* begin Given information *
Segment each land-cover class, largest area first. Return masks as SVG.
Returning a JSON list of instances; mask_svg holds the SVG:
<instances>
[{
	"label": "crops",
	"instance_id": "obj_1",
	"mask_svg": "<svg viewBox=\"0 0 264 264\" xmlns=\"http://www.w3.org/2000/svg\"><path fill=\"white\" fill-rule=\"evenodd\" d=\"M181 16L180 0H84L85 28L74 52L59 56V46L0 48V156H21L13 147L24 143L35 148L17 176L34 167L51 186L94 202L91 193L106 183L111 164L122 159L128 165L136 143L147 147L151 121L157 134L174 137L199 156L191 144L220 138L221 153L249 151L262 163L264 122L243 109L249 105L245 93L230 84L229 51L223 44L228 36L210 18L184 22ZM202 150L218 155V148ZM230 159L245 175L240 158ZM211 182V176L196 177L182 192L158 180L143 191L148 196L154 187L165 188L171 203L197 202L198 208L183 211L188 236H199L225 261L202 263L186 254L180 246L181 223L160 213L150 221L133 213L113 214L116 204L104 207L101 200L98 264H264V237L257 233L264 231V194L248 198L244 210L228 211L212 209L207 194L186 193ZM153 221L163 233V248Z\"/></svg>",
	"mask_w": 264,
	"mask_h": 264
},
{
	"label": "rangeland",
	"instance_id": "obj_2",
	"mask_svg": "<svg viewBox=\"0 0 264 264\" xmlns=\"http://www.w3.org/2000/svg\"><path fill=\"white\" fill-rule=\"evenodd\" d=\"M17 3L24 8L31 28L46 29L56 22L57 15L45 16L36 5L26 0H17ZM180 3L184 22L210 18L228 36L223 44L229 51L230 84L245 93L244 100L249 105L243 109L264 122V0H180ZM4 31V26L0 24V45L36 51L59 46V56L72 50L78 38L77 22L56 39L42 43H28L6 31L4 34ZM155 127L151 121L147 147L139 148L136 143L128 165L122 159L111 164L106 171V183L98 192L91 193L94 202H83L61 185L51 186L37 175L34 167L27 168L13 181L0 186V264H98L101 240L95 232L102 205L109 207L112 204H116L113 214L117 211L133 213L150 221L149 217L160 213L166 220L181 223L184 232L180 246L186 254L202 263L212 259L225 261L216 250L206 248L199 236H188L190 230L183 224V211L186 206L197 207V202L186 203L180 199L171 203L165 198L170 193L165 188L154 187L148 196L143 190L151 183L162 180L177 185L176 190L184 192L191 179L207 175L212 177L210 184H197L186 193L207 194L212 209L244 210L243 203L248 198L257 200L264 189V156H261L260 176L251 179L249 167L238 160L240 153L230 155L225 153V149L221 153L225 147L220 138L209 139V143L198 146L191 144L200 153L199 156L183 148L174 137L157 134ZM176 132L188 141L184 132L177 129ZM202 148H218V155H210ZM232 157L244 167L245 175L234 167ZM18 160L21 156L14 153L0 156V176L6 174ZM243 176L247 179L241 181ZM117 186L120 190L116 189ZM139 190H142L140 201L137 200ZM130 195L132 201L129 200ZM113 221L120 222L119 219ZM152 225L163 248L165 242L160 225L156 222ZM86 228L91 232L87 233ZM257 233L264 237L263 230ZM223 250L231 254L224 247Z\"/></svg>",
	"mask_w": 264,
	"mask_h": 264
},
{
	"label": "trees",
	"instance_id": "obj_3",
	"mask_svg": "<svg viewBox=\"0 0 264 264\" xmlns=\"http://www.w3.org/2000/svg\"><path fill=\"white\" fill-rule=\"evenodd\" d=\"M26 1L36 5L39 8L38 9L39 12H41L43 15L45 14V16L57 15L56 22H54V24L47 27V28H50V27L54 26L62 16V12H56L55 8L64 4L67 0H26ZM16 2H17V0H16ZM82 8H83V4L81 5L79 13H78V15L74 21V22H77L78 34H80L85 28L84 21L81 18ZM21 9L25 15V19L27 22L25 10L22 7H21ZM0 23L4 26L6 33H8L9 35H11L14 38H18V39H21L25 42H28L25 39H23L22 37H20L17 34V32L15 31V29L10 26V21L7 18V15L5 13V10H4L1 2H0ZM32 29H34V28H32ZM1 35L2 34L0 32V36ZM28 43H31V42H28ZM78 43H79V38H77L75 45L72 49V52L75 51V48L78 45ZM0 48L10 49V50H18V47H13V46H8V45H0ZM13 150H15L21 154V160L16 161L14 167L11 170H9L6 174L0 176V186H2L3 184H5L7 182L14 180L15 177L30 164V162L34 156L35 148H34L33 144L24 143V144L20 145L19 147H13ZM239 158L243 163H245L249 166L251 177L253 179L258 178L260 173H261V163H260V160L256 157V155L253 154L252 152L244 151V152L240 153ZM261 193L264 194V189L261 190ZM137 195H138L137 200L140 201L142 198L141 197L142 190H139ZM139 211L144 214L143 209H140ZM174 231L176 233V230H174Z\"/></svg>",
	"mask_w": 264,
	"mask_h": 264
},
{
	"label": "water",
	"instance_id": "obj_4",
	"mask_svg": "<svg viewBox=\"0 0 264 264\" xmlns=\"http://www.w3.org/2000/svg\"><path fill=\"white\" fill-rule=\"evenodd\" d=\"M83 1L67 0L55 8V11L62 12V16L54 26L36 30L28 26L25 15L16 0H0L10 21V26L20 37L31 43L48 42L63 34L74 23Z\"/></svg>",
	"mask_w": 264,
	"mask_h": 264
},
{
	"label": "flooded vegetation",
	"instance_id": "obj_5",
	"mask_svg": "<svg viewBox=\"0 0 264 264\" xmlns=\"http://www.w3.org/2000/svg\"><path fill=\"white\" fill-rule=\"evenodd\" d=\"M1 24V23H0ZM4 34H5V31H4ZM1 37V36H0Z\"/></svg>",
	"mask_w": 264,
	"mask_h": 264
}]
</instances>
* end Given information *
**What to do**
Pull out each line of the listing above that contains the string "instances", and copy those lines in full.

**Answer below**
Returning a JSON list of instances; mask_svg holds the SVG:
<instances>
</instances>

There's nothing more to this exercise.